Итак, «пещерные города» отнюдь не остались мертвыми и забытыми. Тайны их не дают покоя современникам. Впереди большая и кропотливая работа археологов и реставраторов по изучению и сбережению этих свидетелей бурной и яркой истории крымского Средневековья.
Хорошо известно, что по одному и тому же вопросу в любой рациональной науке, а история таковой является, может существовать несколько суждений, каждое из которых имеет право на жизнь до тех пор, пока не будут добыты неопровержимые доказательства в пользу какой-то определенной точки зрения. Область древней и средневековой крымской истории в этом плане не исключение. С одной стороны, крайний недостаток дошедших до наших дней письменных источников, а с другой — пока еще ограниченные возможности археологической науки не позволяют нарисовать достаточно полную картину исторического процесса в Таврике.
Также следует учесть, что развивался этот процесс весьма неравномерно как во времени, так и в пространстве. Это диктовалось особым пограничным положением полуострова на сопряжении двух великих пространств. Его северная часть составляла органическое целое с евразийской степью, в которой на протяжении многих столетий господствовали кочевые народы, приморская же зона с VI в. до н.э. оказалась в сфере влияния античной цивилизации, а затем ее средневековых наследников. Поэтому, рассуждая по поводу какой-либо проблемы истории Крыма, относящейся к отдаленным да и не очень отдаленным временам, стоит помнить, что ее упрощение, попытка сведения к действию какого-либо одного фактора или одной причины, неизбежно приводит к искажению реальной, сложной и многообразной картины развития и взаимодействия на относительно небольшом пространстве полуострова (26 тыс. кв.км.) различных этносов и культур, различных хозяйственных укладов, различных религиозных и правовых систем. Именно в предгорьях Крыма смешивались, образуя неповторимую гамму оттенков, волны влияний, идущих с противоположных направлений, но отнюдь не полюсов развития человеческого общества.

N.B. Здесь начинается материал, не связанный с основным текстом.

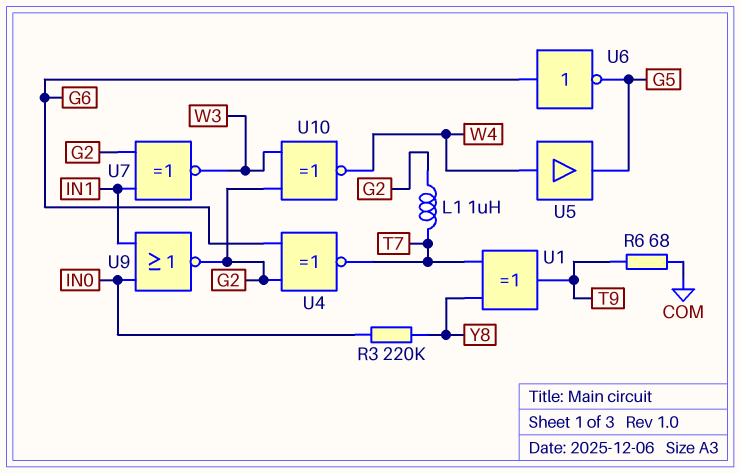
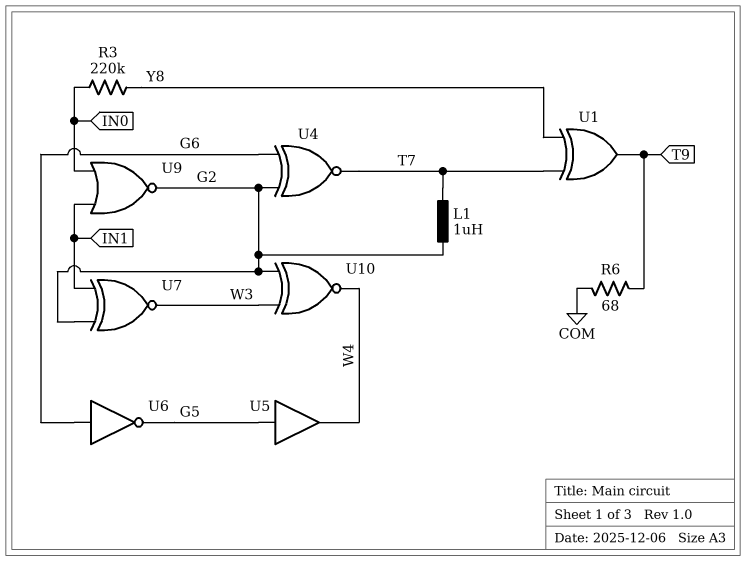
U5: buffer (in W4, out G5) -> buffer (in G5, out W4)

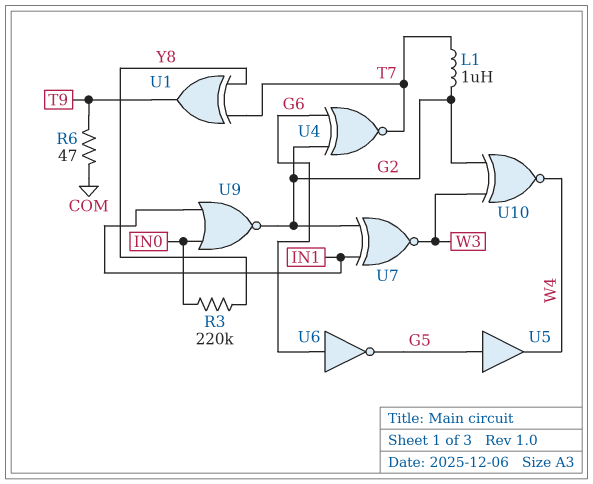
R6: 68 (COM, T9) -> 47 (COM, T9)

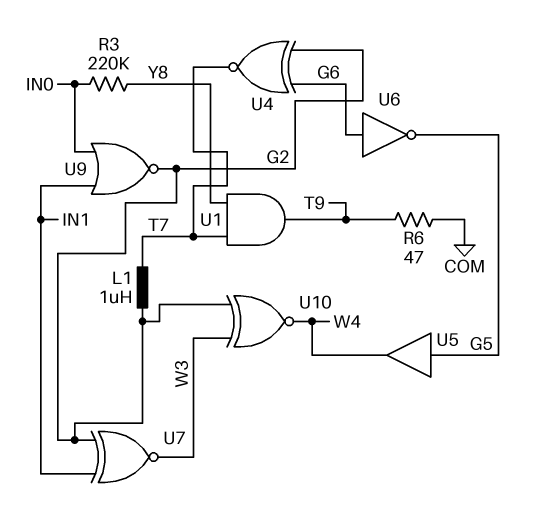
U1: XOR (in T7, in Y8, out T9) -> AND (in T7, in Y8, out T9)

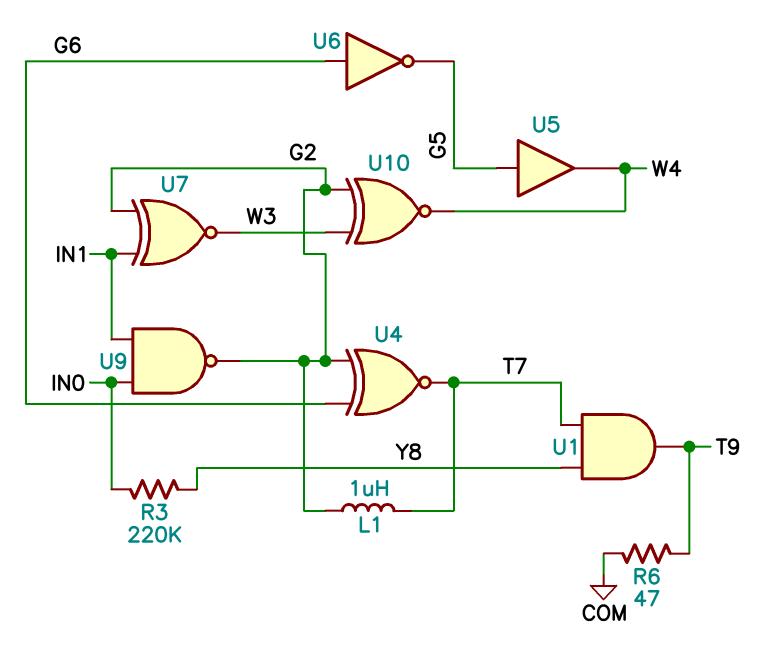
U9: NOR (in IN0, in IN1, out G2) -> NAND (in IN0, in IN1, out G2)

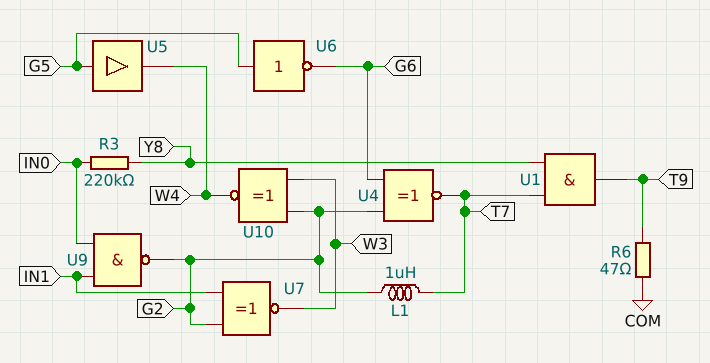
U6: NOT (in G6, out G5) -> NOT (in G5, out G6)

Важно помнить о двух постулатах истории Крыма. Во-первых, на его территории всегда одновременно обитали различные этносы со своими языками и особыми культурами, но они не были разделены непреодолимыми природными или политическими границами. Во-вторых, в так называемое «историческое время», то есть в период, освещаемый не только археологическими, но и письменными источниками, вплоть до конца XVIII в., Крым никогда не входил полностью в состав какого-либо одного государства, но его территория была разделена между различными политическими организмами. Даже Крымское ханство не было здесь полновластным хозяином, поскольку прибрежные земли входили в состав иного государства — Османской империи. Только Российская империя в 1783 году смогла полностью поглотить полуостров.
Предгорные районы в этих условиях оказались своеобразной контактной зоной между побережьем и степью. Они не были столь надежно защищены от внешних влияний, как, например, внутренние районы Кавказа. Только Южный берег представлял особую изолированную Главной грядой зону, труднодоступную для степняков, но беззащитную от нападений с моря.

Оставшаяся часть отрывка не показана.